Entscheidungsprozesse in Gruppen, Teams oder politischen Institutionen fallen häufig nach dem Mehrheitsprinzip: Zwischen verschiedenen Lösungen wird die ausgewählt, die die meiste Zustimmung erzielt. Dabei gibt es naturgemäß „Gewinner“ und „Verlierer“: Eine mehr oder weniger große Gruppe ordnet sich mehr oder weniger zähneknirschend der Mehrheitsmeinung unter.

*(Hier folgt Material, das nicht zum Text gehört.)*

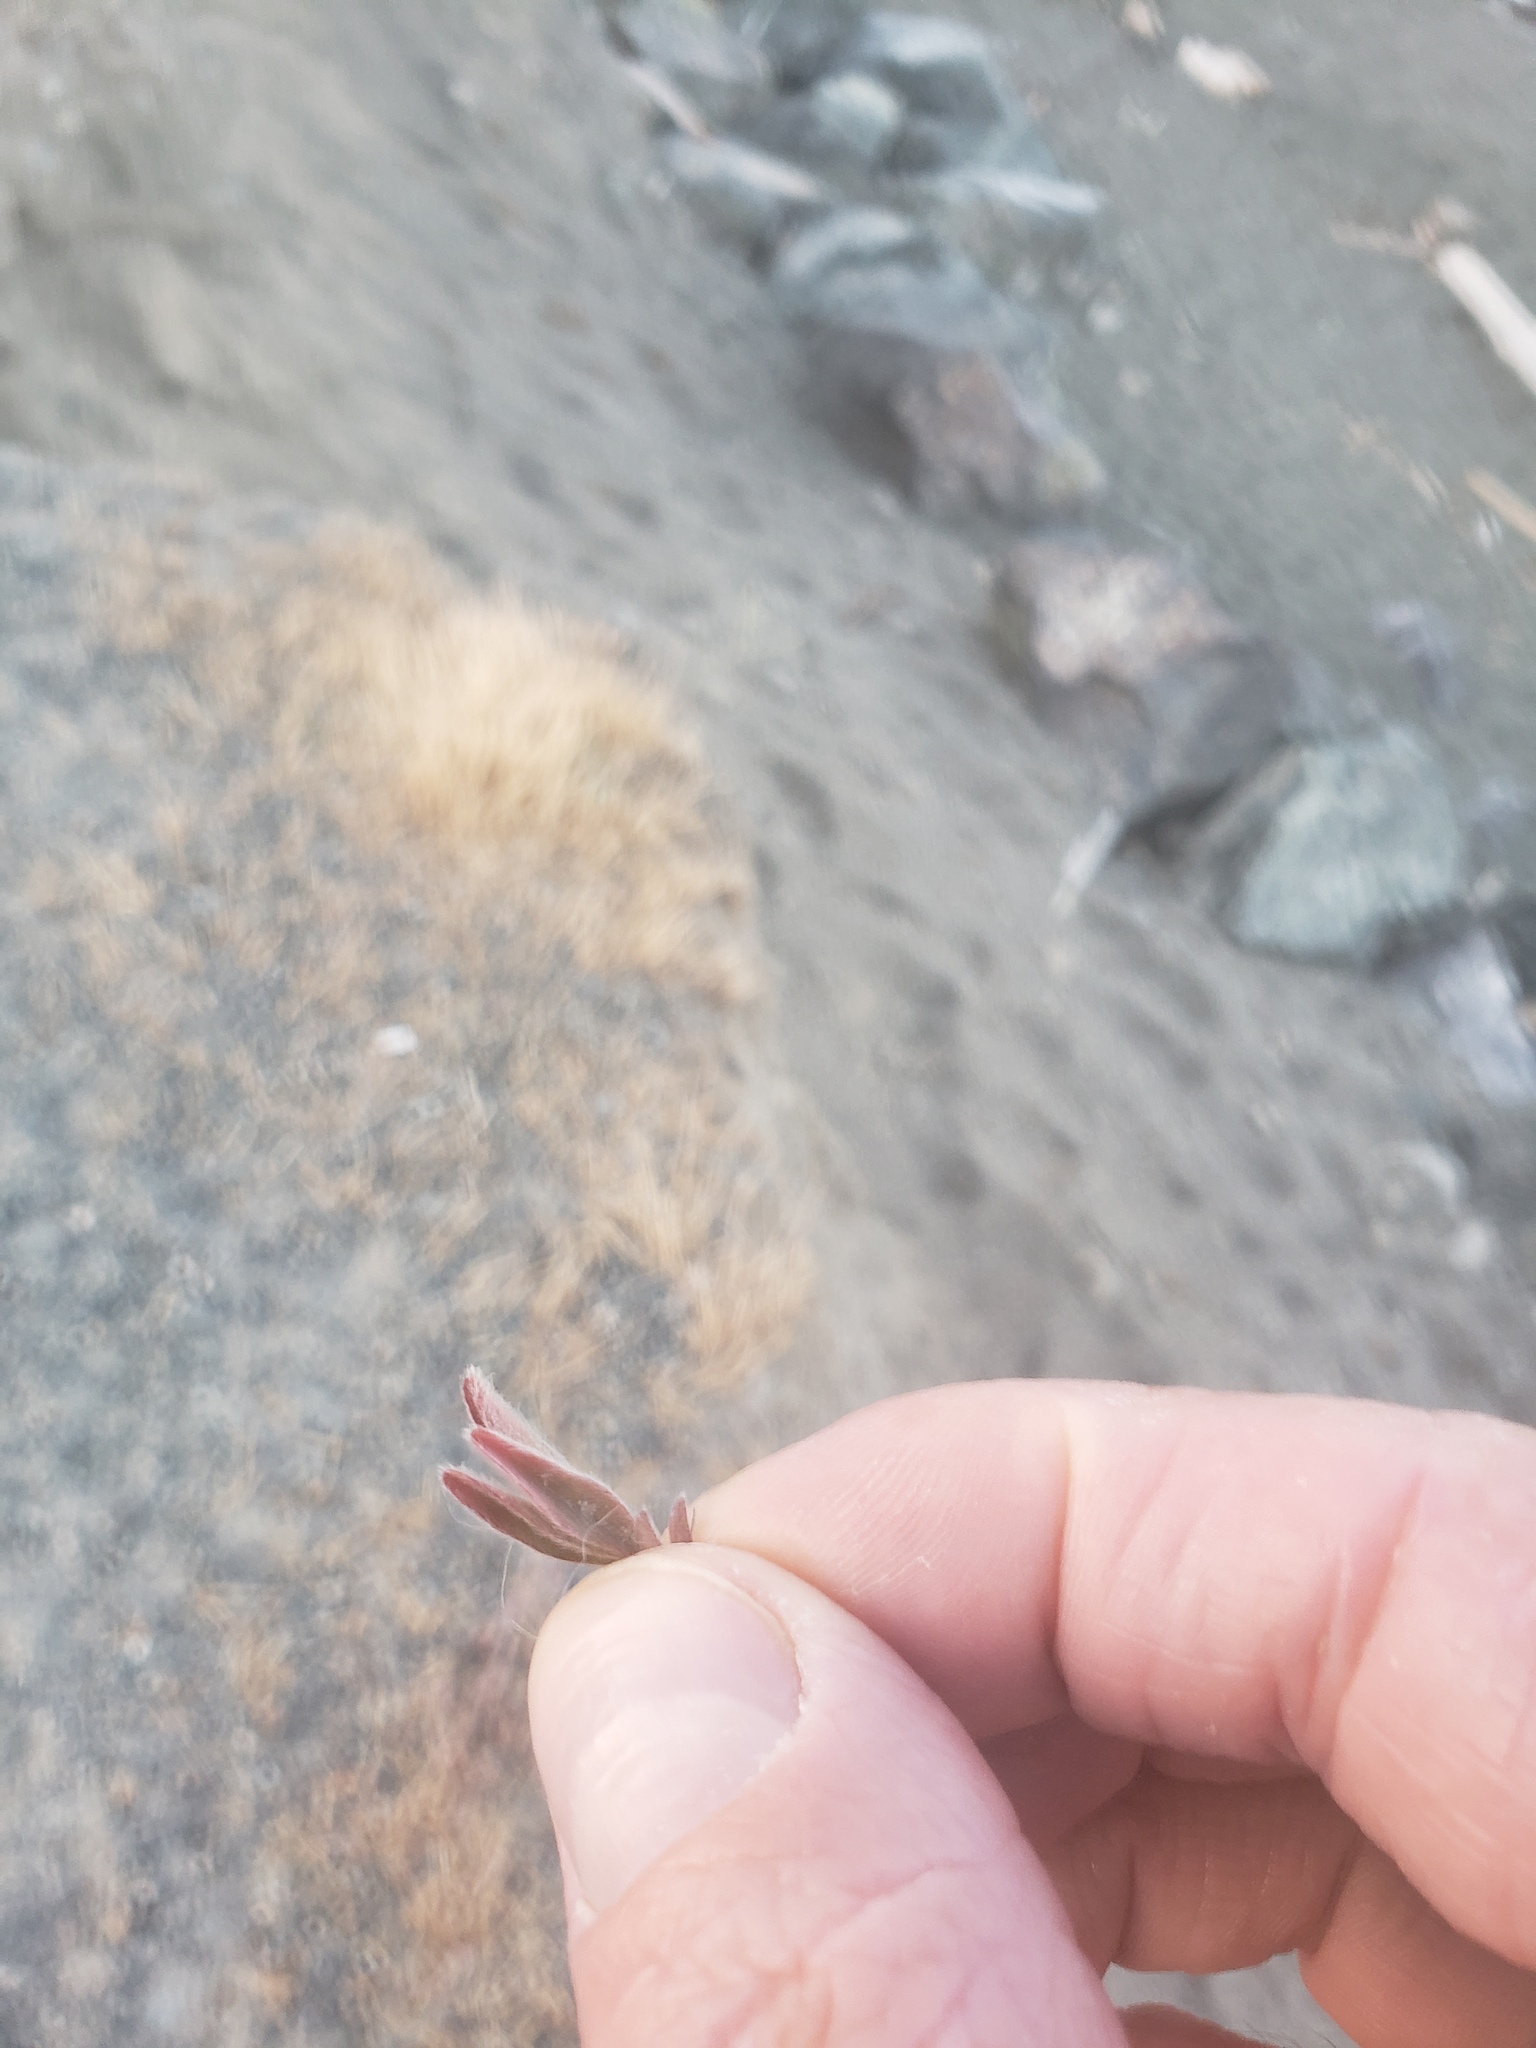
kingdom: Plantae
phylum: Tracheophyta
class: Magnoliopsida
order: Fabales
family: Fabaceae
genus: Trifolium
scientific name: Trifolium arvense
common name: Hare's-foot clover
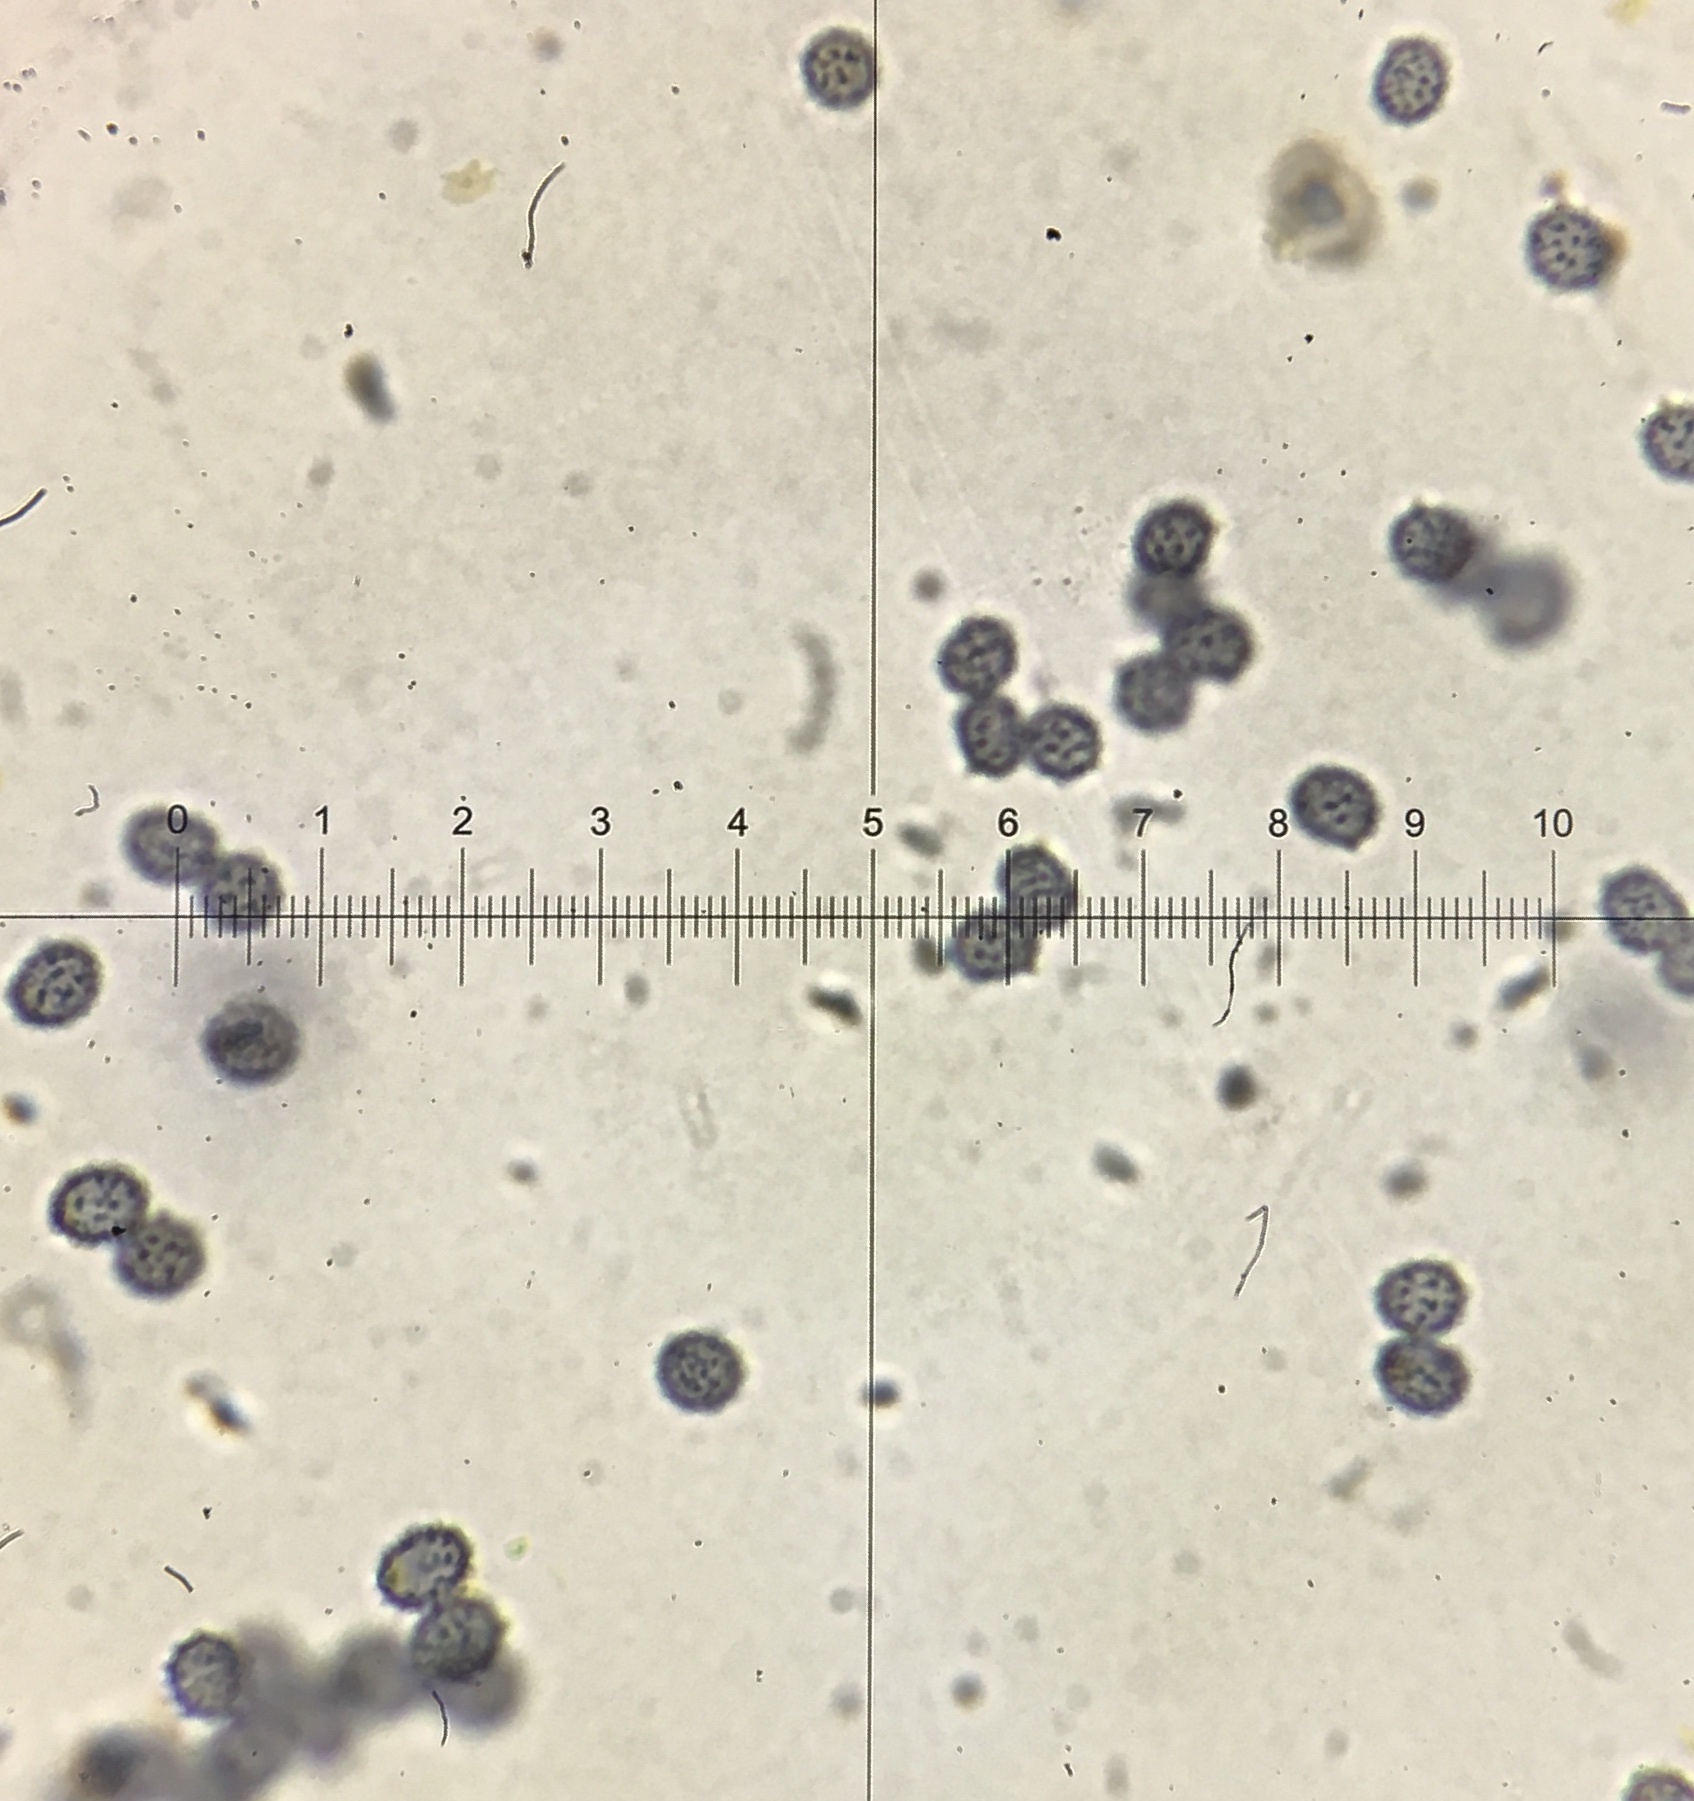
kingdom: Fungi
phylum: Basidiomycota
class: Agaricomycetes
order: Russulales
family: Russulaceae
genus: Russula
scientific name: Russula aeruginea
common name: Green brittlegill
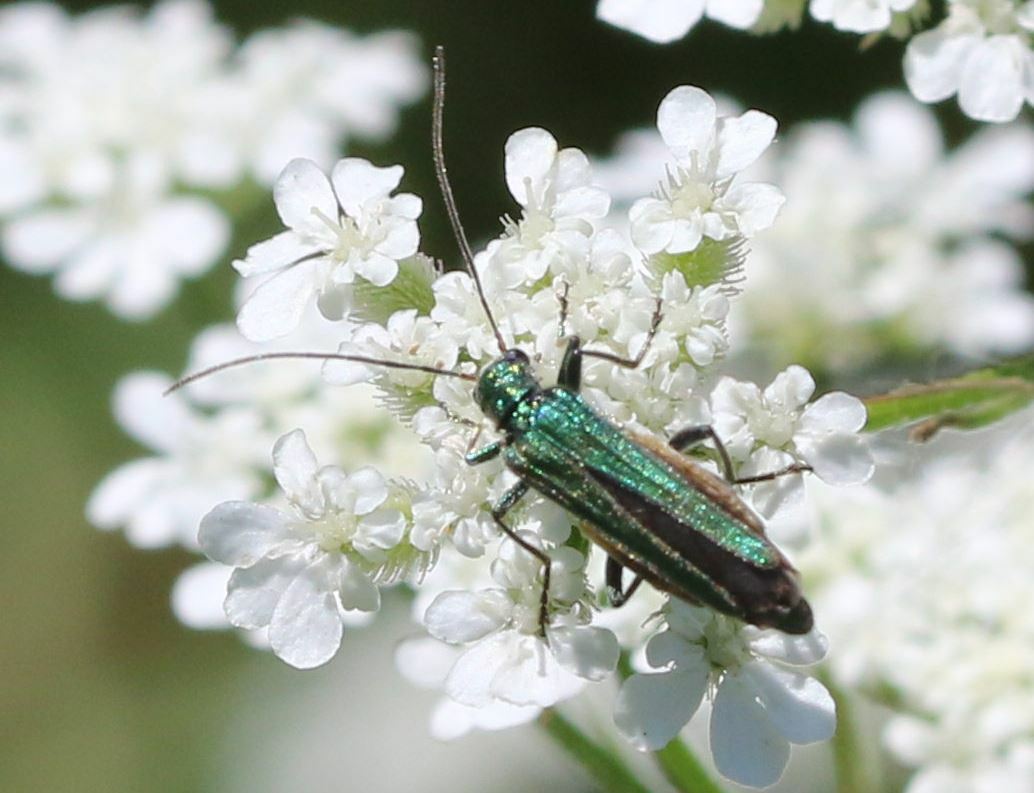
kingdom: Animalia
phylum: Arthropoda
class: Insecta
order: Coleoptera
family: Oedemeridae
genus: Oedemera
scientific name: Oedemera nobilis
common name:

Ein überzeugtes Mittragen der gefundenen Lösung ist dadurch nicht immer gewährleistet.

Um diesem Dilemma zu entgehen, hat eine österreichische Autorengruppe aus Computerfachleuten und einem Industriekaufmann, die alle drei als Unternehmensberater tätig sind, die Methode des „Systemischen Konsensierens“ entwickelt. (G. Paulus, S. Schrotta, E. Visotschnig: Systemisches Konsensieren – Der Schlüssel zum gemeinsamen Erfolg, 3. überarbeitete Auflage August 2013)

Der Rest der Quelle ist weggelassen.